Tegro Finance is an automated market maker (AMM). Instead of matching buyers and sellers in an order book, every pair has a liquidity pool — a smart contract holding reserves of two tokens — and prices are derived from those reserves. It is fully non-custodial: pools hold the liquidity, not the team.

Each pool follows the constant-product rule:

x · y = k

where x and y are the reserves of the two tokens and k is held constant by every swap. A trade adds to one reserve and removes from the other so that their product stays the same — which is what sets the price and makes large trades cost more (see Price impact & slippage).

A pool starts with 100 TON and 1,500 TGR, so k = 150,000 and the price is 1 TGR = 0.0667 TON.

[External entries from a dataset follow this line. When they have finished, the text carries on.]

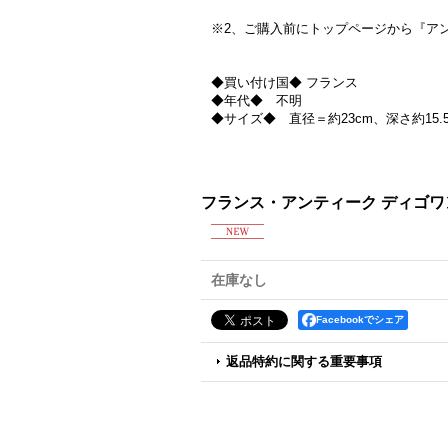
※2、ご購入前にトップページから『ア
◆買い付け国◆ フランス
◆年代◆ 不明
◆サイズ◆ 直径＝約23cm、深さ約15.5
フランス・アンティーク ディゴワ
在庫なし
Facebookでシェア
返品特約に関する重要事項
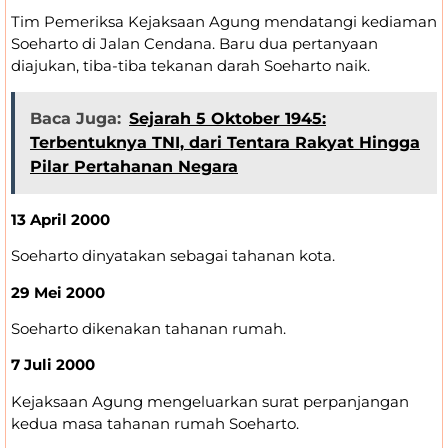
Tim Pemeriksa Kejaksaan Agung mendatangi kediaman
Soeharto di Jalan Cendana. Baru dua pertanyaan
diajukan, tiba-tiba tekanan darah Soeharto naik.
Baca Juga:
Sejarah 5 Oktober 1945:
Terbentuknya TNI, dari Tentara Rakyat Hingga
Pilar Pertahanan Negara
13 April 2000
Soeharto dinyatakan sebagai tahanan kota.
29 Mei 2000
Soeharto dikenakan tahanan rumah.
7 Juli 2000
Kejaksaan Agung mengeluarkan surat perpanjangan
kedua masa tahanan rumah Soeharto.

A trader sells 10 TON into the pool. To keep k constant, the TGR reserve must fall to 150,000 / 110 ≈ 1,363.6, so the trader receives about 136.4 TGR (before fees). The more they buy, the worse the price they get — that is price impact in action.

Anyone can deposit a pair of tokens and become a liquidity provider (LP). In return you receive LP tokens representing your share of the pool. You can redeem them at any time for your share of the reserves plus the fees they have earned. See the Liquidity guide.

Every swap pays a small fee that is split:

  • 0.2% goes to liquidity providers (added to the pool reserves).
  • 0.1% is the protocol fee.

So the total swap fee is 0.3%, on top of the normal TON network gas (a few cents). Exact, live fees are always shown before you confirm a swap. See Fees for details.

Fee parameters are defined on-chain per pool and may be updated by protocol governance. Always rely on the value shown in the app at confirmation time.